- **Instructions to follow**
Exactly the lines from the one with "द्वादशाक्षरके विष्णुरुत्तरे मां सदाऽवतु ।" through the end of the material are to be output, both included, with no other text.

---------------

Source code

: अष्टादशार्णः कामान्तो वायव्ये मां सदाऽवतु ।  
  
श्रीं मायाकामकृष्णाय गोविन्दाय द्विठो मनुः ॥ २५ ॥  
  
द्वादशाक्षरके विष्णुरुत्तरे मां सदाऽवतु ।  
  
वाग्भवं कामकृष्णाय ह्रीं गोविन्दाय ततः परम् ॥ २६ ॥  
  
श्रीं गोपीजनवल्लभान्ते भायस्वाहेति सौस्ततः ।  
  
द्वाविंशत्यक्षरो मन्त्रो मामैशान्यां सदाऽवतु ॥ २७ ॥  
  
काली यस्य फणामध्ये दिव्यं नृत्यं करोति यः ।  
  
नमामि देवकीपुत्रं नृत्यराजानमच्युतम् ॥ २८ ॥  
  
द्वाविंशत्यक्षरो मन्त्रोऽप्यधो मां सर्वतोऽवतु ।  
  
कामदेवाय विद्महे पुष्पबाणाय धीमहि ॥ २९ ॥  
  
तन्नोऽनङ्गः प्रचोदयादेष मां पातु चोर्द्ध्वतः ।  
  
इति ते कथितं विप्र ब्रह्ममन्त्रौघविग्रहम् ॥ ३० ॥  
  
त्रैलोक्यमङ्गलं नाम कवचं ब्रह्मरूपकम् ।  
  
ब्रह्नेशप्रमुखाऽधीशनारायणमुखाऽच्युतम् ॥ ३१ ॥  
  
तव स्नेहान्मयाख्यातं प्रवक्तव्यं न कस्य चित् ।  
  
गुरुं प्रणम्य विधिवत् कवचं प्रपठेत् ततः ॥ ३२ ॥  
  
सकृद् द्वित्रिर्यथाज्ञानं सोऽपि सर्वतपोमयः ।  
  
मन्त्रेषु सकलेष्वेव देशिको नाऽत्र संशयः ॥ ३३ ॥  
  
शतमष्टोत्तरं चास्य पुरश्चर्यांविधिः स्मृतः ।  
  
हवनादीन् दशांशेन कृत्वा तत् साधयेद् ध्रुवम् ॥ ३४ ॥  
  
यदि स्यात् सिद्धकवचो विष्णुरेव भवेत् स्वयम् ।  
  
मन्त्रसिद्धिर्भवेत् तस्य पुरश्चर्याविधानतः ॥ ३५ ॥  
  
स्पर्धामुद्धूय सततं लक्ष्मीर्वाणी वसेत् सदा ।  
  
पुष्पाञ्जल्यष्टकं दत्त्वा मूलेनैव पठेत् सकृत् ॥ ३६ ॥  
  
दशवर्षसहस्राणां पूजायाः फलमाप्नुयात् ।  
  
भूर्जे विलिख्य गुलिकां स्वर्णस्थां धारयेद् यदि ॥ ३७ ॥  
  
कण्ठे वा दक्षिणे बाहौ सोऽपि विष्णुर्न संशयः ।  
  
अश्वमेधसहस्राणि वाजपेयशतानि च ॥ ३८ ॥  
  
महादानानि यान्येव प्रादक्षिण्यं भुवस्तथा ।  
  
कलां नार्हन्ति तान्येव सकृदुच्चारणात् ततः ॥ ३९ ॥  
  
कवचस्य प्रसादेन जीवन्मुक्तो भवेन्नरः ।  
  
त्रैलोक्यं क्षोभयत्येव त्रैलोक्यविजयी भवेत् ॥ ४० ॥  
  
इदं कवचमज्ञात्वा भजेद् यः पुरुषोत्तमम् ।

---------------

- **Exercise solution**
द्वादशाक्षरके विष्णुरुत्तरे मां सदाऽवतु ।  
  
वाग्भवं कामकृष्णाय ह्रीं गोविन्दाय ततः परम् ॥ २६ ॥  
  
श्रीं गोपीजनवल्लभान्ते भायस्वाहेति सौस्ततः ।  
  
द्वाविंशत्यक्षरो मन्त्रो मामैशान्यां सदाऽवतु ॥ २७ ॥  
  
काली यस्य फणामध्ये दिव्यं नृत्यं करोति यः ।  
  
नमामि देवकीपुत्रं नृत्यराजानमच्युतम् ॥ २८ ॥  
  
द्वाविंशत्यक्षरो मन्त्रोऽप्यधो मां सर्वतोऽवतु ।  
  
कामदेवाय विद्महे पुष्पबाणाय धीमहि ॥ २९ ॥  
  
तन्नोऽनङ्गः प्रचोदयादेष मां पातु चोर्द्ध्वतः ।  
  
इति ते कथितं विप्र ब्रह्ममन्त्रौघविग्रहम् ॥ ३० ॥  
  
त्रैलोक्यमङ्गलं नाम कवचं ब्रह्मरूपकम् ।  
  
ब्रह्नेशप्रमुखाऽधीशनारायणमुखाऽच्युतम् ॥ ३१ ॥  
  
तव स्नेहान्मयाख्यातं प्रवक्तव्यं न कस्य चित् ।  
  
गुरुं प्रणम्य विधिवत् कवचं प्रपठेत् ततः ॥ ३२ ॥  
  
सकृद् द्वित्रिर्यथाज्ञानं सोऽपि सर्वतपोमयः ।  
  
मन्त्रेषु सकलेष्वेव देशिको नाऽत्र संशयः ॥ ३३ ॥  
  
शतमष्टोत्तरं चास्य पुरश्चर्यांविधिः स्मृतः ।  
  
हवनादीन् दशांशेन कृत्वा तत् साधयेद् ध्रुवम् ॥ ३४ ॥  
  
यदि स्यात् सिद्धकवचो विष्णुरेव भवेत् स्वयम् ।  
  
मन्त्रसिद्धिर्भवेत् तस्य पुरश्चर्याविधानतः ॥ ३५ ॥  
  
स्पर्धामुद्धूय सततं लक्ष्मीर्वाणी वसेत् सदा ।  
  
पुष्पाञ्जल्यष्टकं दत्त्वा मूलेनैव पठेत् सकृत् ॥ ३६ ॥  
  
दशवर्षसहस्राणां पूजायाः फलमाप्नुयात् ।  
  
भूर्जे विलिख्य गुलिकां स्वर्णस्थां धारयेद् यदि ॥ ३७ ॥  
  
कण्ठे वा दक्षिणे बाहौ सोऽपि विष्णुर्न संशयः ।  
  
अश्वमेधसहस्राणि वाजपेयशतानि च ॥ ३८ ॥  
  
महादानानि यान्येव प्रादक्षिण्यं भुवस्तथा ।  
  
कलां नार्हन्ति तान्येव सकृदुच्चारणात् ततः ॥ ३९ ॥  
  
कवचस्य प्रसादेन जीवन्मुक्तो भवेन्नरः ।  
  
त्रैलोक्यं क्षोभयत्येव त्रैलोक्यविजयी भवेत् ॥ ४० ॥  
  
इदं कवचमज्ञात्वा भजेद् यः पुरुषोत्तमम् ।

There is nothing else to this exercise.